Despite several negative reports on ElfBar brands over the last year – in May the brand was found in breach of advertising codes by the Advertising Standards Authority, leading it to pull all TikTok marketing in the UK – they continue to be among the best selling in the category. Xiang Li told The Grocer this was “a paradox”. Some industry experts have suggested media coverage of ElfBar’s overfilling served as “a huge free advert” for its brands, informing customers they were getting more juice for their money.

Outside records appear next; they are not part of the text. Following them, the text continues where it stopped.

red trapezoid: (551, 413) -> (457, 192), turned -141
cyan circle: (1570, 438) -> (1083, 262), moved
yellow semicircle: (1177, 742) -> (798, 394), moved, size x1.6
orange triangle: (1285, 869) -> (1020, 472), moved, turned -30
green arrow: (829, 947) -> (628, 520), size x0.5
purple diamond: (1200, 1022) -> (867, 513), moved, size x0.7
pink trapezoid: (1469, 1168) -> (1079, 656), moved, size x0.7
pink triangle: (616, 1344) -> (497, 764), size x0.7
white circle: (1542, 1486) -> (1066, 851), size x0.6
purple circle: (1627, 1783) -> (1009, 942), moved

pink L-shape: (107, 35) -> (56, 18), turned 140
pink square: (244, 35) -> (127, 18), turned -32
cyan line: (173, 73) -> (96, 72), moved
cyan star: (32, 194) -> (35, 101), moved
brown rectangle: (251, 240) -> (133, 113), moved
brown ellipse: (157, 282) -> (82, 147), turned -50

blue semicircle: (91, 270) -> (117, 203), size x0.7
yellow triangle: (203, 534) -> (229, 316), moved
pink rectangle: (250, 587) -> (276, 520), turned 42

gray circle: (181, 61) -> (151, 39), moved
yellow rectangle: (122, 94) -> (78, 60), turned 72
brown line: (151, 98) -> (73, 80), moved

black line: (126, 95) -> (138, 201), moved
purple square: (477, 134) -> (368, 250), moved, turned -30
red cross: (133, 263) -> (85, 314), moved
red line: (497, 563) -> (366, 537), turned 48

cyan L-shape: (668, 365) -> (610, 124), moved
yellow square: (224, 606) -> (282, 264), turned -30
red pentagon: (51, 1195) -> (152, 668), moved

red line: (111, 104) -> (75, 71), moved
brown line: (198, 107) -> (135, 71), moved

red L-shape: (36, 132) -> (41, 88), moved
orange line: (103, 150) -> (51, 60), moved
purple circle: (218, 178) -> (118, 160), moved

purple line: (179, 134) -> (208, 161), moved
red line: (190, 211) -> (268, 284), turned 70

ElfBar’s move to interact with media directly – previously PR had been handled by trade association the UKVIA and later a crisis communications agency – is to “show our transparency” Xiang Li said, and “clarify misunderstandings”. It’s also in response to a live government consultation, which is taking views on regulatory responses to tackling youth vaping. On the table are restrictions on flavours, point of sale displays, packaging and a total ban on single use, disposable vapes.
The consultation “gives us the opportunity to set out what we have been doing to try to remain compliant after all those knock outs,” Xiang Li said.
ElfBar said it was currently in the process of changing flavour names that “might be attractive to young people” across its brands. It’s a similar move to one last month by ElfBar and Lost Mary master UK distributor Supreme across its own-label 88Vape products.
The Chinese company has also launched technology which will make it easier for consumers to separate a disposable device’s component parts, to make them far easier to recycle. The feature which “involves adult users being able to dismantle the battery from the stem [of the device]” will be applied to all products in the future. This comes as recent research on vape disposal by YouGov commissioned by Material Focus found that almost five million disposable vapes are either littered or thrown away in general waste every week.
On the real possibility disposable devices will be outlawed in the UK, Xiang Li said: “Of course we worry. But we’re actually doing something.”